59% Grenache Blanc, 25% Roussanne, 16% Picpoul Blanc. Very light straw color, with ripe stone fruit, spice, and lees aromas along with a pretty floral note. Medium weight in the mouth with enough acidity to keep it balanced and fresh on the finish, very nice.

Terry Hoage 2008 “The Pick” Cuvée, Paso Robles.
53% Grenache, 26% Syrah, 14% Mourvèdre, 7% Counoise. Medium-dark color, with intense floral and red fruit aromatics with touches of spice and sweet oak. Medium-light bodied, smooth and not too tannic, nice.

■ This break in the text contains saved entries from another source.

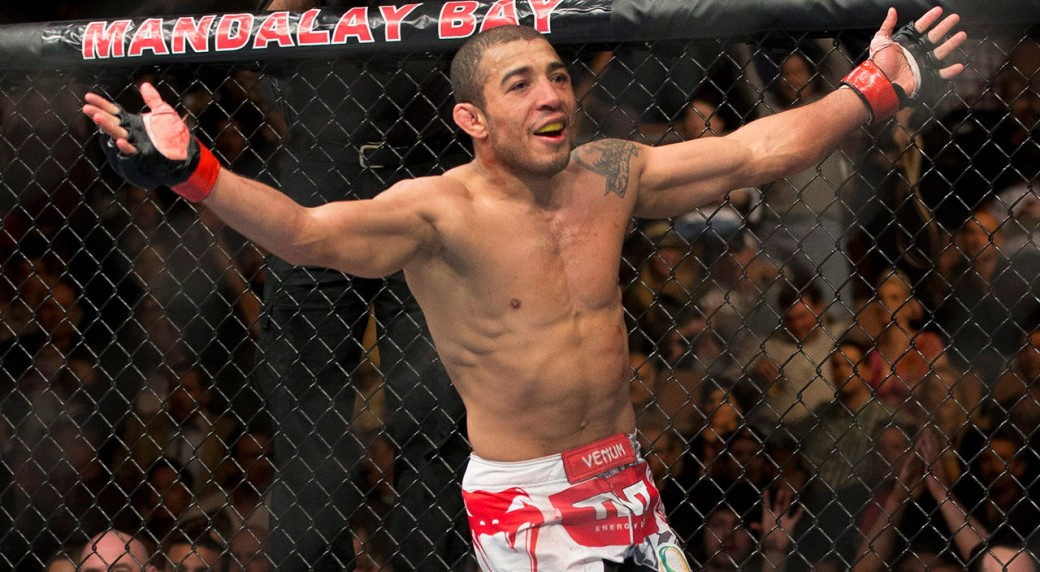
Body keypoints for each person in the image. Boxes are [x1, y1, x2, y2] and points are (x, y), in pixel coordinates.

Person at [83, 8, 966, 569]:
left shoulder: (612, 173)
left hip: (628, 475)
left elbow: (755, 151)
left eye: (557, 76)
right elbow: (305, 233)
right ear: (472, 118)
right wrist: (195, 172)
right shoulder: (437, 212)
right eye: (521, 84)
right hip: (529, 496)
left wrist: (874, 88)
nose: (552, 96)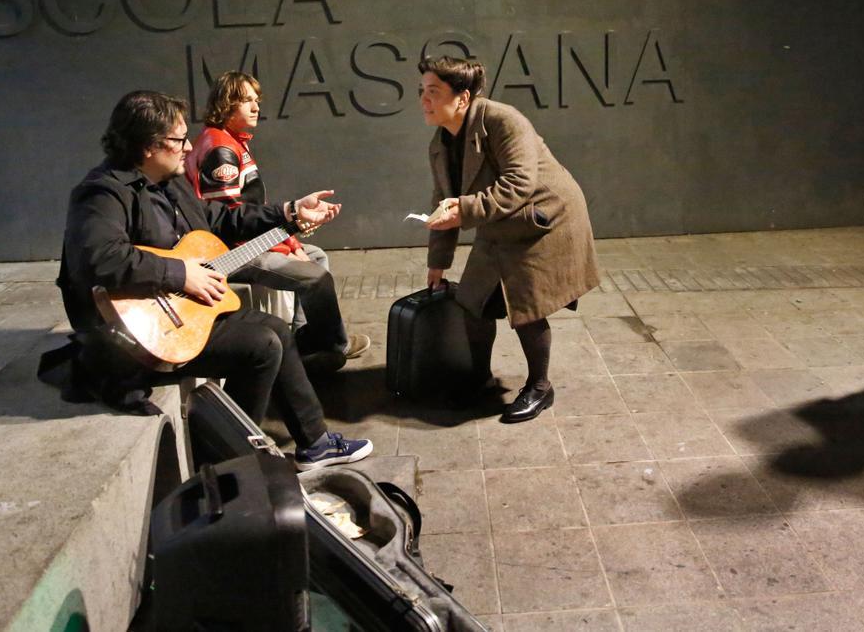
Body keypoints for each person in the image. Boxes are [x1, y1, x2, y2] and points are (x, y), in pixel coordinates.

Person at [57, 90, 372, 470]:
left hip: (179, 312)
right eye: (178, 140)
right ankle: (227, 462)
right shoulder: (102, 192)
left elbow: (220, 221)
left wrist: (289, 213)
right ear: (148, 147)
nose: (189, 147)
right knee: (261, 346)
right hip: (129, 338)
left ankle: (314, 443)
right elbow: (98, 258)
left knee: (277, 332)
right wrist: (181, 273)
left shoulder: (170, 183)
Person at [419, 56, 601, 423]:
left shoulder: (503, 121)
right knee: (471, 301)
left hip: (543, 218)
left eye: (434, 92)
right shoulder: (440, 143)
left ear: (463, 97)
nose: (424, 99)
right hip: (499, 219)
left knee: (527, 307)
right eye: (422, 91)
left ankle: (539, 386)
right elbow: (443, 202)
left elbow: (519, 184)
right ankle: (479, 378)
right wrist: (438, 262)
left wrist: (465, 210)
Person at [186, 71, 370, 374]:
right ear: (226, 104)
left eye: (257, 100)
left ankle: (301, 344)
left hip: (240, 242)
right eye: (246, 100)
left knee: (315, 257)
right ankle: (334, 346)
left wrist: (292, 240)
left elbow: (248, 215)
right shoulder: (221, 150)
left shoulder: (230, 141)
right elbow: (230, 224)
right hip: (227, 253)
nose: (256, 106)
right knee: (315, 277)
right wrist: (288, 245)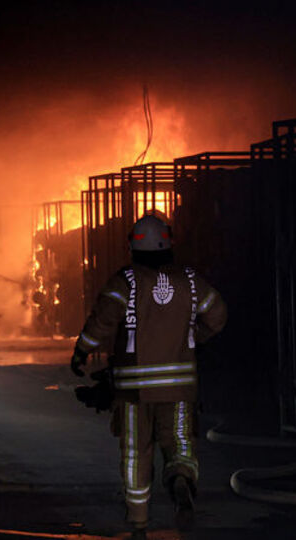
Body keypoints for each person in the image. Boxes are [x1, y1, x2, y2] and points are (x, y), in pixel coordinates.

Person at [71, 215, 227, 539]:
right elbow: (218, 314)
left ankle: (139, 522)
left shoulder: (124, 282)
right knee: (180, 443)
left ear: (133, 244)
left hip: (133, 392)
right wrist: (193, 337)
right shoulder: (191, 281)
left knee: (135, 452)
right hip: (179, 387)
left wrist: (81, 351)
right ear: (169, 242)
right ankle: (181, 480)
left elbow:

Terry Hoage 2008 “5 Blocks” Cuvée, Paso Robles.
59% Syrah, 25% Grenache, 8% Mourvèdre, 8% Cinsault. Medium-dark color, displaying both red and black fruits, earth, and some dried herbs on the nose. Richer mouthfeel and tannins than “The Pick,” and showing a bit more oak, while retaining a lively character.

Terry Hoage 2009 “Cuvée des Ecoulage,” Paso Robles (barrel sample).
A single barrel, blended from 2-3 gallons each collected from 35 Paso Robles producers, about 65% Rhône varieties plus some Bordeaux varieties, Pinot, and Zin. Dark color, big and fruit-forward with plum and blueberry aromas, spice, and vanilla/oak. Rich and mouthfilling, with medium-big tannins on the finish. Not surprisingly, this wine meant to showcase the best of Paso Robles was very “Paso-like.”

Thacher Winery

Thacher 2009 Viognier, Hastings Ranch Vineyard, Paso Robles.Made entirely in stainless steel. Very light straw color, ripe tropical fruit aromas, a somewhat bigger and smoother style of Viognier.

Thacher 2007 Syrah, Paso Robles.
Sourced from Halter Ranch and Alta Colina Vineyard. Medium-dark color, ripe black cherry and plum, grilled meat, and spice on the nose, fairly big and mouthfilling texture with medium tannins and a touch of heat on the finish.

Thacher 2008 “GSM,” Central Coast.
38% Grenache, 36% Syrah, 26% Mourvèdre, 12.5% new oak. Medium-dark color, with brighter strawberry and cherry fruit in the foreground and darker fruits backing it up, plus spice and a hint of sweet oak. Medium-full bodied with good structure and grippy tannins.

Wrath Wines

Wrath 2008 Syrah, Doctor’s Vineyard, Santa Lucia Highlands.Medium-dark color, with herbal, gamey, and peppery plum aromas, medium-bodied and lively mouthfeel and moderate tannins, very flavorful and appealing.

Wrath 2009 Syrah, Fairview Vineyard, Santa Lucia Highlands.
Medium-dark color, showing more black pepper on the nose and less herbal and gamey character, this also had a darker fruit profile than the Doctor’s bottling. Similar weight on the palate and tannin to the Doctor’s Syrah, nice.

Comments: Formerly San Saba Vineyards, Wrath poured two wines that were textbook examples of Santa Lucia Highlands Syrah – tough to pick a favorite of the two.